Data entries:

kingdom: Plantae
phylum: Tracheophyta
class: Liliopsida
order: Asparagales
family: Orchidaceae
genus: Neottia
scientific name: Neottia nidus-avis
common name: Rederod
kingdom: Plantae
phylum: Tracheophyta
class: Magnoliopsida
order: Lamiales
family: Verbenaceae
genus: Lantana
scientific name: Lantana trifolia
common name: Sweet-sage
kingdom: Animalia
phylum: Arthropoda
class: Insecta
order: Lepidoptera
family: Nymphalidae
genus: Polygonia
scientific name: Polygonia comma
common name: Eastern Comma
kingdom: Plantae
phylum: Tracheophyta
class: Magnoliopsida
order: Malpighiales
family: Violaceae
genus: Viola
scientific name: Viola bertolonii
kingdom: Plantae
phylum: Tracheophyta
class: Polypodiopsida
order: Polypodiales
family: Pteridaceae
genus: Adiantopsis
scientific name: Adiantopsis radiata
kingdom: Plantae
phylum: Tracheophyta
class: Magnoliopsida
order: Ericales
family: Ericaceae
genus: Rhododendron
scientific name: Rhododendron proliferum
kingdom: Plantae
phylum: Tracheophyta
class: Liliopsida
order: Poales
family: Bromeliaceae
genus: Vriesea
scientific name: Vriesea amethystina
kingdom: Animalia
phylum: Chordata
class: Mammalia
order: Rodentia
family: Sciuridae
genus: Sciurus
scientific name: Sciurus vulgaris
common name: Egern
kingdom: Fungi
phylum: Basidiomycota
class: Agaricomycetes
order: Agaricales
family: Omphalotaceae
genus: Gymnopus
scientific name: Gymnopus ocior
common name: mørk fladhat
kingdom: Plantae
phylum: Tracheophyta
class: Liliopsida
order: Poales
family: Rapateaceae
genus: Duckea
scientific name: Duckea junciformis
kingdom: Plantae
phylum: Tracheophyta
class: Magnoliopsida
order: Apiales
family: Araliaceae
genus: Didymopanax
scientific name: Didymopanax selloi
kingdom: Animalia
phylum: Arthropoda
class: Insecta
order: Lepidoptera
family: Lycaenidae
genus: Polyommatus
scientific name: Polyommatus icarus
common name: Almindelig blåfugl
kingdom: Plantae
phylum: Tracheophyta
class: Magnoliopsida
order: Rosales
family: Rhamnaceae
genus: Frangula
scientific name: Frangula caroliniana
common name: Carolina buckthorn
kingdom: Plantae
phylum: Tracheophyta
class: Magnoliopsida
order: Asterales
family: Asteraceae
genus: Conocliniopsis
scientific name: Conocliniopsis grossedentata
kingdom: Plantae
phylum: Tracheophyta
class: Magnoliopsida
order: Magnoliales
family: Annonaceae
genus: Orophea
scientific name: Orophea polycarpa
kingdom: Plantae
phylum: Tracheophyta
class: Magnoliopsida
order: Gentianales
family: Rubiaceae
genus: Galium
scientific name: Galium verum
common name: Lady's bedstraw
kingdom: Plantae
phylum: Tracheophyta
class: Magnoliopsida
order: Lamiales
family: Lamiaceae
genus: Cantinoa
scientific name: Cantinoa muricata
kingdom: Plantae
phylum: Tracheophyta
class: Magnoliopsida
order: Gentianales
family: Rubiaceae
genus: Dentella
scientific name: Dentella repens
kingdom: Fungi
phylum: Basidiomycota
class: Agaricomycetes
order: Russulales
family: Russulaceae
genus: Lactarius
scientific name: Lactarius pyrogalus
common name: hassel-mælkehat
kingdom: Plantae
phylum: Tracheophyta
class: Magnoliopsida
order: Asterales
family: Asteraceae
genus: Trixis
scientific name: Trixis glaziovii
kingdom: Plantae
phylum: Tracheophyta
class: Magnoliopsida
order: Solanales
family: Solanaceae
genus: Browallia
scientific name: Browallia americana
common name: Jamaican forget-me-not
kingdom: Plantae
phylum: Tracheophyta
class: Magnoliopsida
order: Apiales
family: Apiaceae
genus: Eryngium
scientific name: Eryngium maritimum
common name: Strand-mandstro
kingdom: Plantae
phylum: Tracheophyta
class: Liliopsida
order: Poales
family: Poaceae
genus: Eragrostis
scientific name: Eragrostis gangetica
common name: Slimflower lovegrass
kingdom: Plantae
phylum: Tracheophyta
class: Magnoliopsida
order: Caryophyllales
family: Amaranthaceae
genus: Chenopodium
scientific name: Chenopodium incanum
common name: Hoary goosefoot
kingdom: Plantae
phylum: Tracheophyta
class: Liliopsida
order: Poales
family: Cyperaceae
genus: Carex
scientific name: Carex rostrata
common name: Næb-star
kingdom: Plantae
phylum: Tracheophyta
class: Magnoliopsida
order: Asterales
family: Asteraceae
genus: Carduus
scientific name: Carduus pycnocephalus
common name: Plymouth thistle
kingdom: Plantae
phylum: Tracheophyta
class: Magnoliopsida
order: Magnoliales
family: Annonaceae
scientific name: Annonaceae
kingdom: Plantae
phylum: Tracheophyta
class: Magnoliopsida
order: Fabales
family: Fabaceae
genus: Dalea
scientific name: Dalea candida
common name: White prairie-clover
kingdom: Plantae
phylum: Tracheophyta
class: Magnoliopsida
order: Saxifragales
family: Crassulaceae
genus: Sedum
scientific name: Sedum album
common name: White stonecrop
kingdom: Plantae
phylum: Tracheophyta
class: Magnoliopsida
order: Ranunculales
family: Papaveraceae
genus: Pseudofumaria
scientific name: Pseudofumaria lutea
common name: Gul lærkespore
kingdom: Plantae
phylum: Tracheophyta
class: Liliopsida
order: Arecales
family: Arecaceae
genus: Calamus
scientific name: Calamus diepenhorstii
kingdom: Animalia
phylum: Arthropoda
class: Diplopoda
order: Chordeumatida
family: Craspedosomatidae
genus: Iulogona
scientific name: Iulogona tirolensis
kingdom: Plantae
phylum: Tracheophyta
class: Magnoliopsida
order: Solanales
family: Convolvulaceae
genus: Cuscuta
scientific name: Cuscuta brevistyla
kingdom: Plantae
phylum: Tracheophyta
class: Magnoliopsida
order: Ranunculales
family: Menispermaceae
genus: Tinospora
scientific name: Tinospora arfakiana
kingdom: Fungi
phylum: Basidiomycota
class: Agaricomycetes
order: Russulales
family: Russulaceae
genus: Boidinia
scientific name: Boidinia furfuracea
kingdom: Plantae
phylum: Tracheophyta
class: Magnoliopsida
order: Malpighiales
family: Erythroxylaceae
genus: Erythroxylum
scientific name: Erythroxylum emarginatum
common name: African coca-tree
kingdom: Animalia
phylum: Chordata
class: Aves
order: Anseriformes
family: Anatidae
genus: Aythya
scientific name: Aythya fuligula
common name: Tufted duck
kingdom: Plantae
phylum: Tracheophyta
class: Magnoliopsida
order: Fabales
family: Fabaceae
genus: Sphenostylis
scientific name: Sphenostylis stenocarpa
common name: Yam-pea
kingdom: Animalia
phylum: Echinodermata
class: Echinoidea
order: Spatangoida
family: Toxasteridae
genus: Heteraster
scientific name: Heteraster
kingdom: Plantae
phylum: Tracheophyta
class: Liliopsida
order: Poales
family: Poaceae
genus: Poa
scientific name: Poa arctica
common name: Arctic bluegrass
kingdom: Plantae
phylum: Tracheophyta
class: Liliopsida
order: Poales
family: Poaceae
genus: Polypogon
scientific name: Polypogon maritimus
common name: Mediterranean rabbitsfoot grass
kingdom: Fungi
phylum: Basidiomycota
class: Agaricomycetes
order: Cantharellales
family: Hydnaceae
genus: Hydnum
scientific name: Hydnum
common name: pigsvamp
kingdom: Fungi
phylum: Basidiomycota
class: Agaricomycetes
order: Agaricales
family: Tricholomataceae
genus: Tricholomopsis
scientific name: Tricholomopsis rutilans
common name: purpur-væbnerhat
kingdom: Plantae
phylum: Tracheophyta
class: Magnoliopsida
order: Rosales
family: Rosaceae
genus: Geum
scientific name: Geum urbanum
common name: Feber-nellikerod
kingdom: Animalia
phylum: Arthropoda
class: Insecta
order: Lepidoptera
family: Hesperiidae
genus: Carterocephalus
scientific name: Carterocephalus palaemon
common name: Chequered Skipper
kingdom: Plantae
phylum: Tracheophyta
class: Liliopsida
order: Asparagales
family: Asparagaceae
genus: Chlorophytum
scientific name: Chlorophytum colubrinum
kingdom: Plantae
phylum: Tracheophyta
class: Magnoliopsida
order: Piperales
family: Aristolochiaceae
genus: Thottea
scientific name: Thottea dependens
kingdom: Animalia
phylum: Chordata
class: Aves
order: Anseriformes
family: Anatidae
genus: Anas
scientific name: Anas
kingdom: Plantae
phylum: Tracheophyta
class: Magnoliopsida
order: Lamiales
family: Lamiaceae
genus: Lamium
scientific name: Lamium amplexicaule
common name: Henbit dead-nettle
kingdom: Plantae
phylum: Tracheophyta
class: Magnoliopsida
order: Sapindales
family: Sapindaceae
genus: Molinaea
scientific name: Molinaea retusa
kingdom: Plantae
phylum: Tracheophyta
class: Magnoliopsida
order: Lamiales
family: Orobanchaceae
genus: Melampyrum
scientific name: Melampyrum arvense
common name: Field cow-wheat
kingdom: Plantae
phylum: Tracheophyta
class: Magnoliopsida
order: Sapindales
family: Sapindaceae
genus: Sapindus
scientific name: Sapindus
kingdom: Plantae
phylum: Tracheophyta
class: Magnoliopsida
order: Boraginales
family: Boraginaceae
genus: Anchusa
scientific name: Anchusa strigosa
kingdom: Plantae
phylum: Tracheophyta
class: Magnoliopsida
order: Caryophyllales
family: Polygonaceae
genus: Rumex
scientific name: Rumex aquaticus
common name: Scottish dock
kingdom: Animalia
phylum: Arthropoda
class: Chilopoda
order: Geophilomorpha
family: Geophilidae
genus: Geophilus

• Your instructions
Reproduce the records word for word, from the first line through the line containing "family: Verbenaceae".

• Worked solution
kingdom: Plantae
phylum: Tracheophyta
class: Liliopsida
order: Asparagales
family: Orchidaceae
genus: Neottia
scientific name: Neottia nidus-avis
common name: Rederod
kingdom: Plantae
phylum: Tracheophyta
class: Magnoliopsida
order: Lamiales
family: Verbenaceae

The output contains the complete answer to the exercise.